**JOB:**
Lines that include the string "Hunter" are the ones to copy from the entries below.

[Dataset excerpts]
══════
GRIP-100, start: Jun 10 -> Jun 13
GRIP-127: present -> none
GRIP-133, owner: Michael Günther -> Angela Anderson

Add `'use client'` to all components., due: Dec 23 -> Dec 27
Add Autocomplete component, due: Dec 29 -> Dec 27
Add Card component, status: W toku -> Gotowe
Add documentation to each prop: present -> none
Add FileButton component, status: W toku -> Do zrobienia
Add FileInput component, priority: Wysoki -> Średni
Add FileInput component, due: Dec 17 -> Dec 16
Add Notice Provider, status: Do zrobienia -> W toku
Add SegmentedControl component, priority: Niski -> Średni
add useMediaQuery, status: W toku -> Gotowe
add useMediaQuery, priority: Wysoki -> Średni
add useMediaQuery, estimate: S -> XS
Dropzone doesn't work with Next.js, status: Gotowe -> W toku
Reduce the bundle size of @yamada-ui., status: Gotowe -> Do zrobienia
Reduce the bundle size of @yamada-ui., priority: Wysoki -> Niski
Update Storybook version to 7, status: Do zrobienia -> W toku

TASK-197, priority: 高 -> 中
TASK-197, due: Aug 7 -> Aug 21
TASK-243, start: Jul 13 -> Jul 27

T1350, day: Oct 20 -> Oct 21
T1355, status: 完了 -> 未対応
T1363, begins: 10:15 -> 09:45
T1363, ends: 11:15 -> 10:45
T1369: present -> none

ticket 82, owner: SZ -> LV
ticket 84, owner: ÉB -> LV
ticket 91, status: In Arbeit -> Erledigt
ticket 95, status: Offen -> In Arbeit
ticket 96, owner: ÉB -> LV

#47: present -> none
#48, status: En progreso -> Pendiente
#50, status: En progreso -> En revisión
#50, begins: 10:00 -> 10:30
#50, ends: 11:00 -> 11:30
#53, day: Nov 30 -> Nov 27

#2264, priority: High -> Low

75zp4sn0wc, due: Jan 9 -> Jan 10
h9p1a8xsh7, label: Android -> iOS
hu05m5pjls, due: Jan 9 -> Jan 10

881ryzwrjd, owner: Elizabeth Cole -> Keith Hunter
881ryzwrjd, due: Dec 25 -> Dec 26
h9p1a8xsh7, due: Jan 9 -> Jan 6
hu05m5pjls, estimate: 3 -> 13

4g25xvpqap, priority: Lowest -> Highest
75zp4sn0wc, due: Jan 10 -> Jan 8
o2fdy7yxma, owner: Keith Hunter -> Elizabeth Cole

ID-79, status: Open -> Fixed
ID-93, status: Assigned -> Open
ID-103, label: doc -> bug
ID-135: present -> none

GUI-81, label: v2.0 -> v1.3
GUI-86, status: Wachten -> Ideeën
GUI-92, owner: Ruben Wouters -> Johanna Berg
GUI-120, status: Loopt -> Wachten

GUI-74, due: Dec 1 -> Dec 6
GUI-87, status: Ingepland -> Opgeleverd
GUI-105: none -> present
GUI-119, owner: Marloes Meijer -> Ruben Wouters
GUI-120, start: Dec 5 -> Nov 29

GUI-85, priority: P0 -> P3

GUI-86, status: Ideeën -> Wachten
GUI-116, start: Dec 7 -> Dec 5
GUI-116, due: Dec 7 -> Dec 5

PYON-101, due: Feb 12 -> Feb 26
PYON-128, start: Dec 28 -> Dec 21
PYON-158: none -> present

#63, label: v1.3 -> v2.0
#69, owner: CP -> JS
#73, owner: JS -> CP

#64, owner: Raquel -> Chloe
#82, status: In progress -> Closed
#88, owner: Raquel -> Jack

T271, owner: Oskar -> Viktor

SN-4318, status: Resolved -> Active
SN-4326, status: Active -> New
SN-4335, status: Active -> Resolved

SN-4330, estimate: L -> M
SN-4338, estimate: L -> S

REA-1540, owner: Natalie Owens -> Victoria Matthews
══════
**ANSWER BOX:**
881ryzwrjd, owner: Elizabeth Cole -> Keith Hunter
o2fdy7yxma, owner: Keith Hunter -> Elizabeth Cole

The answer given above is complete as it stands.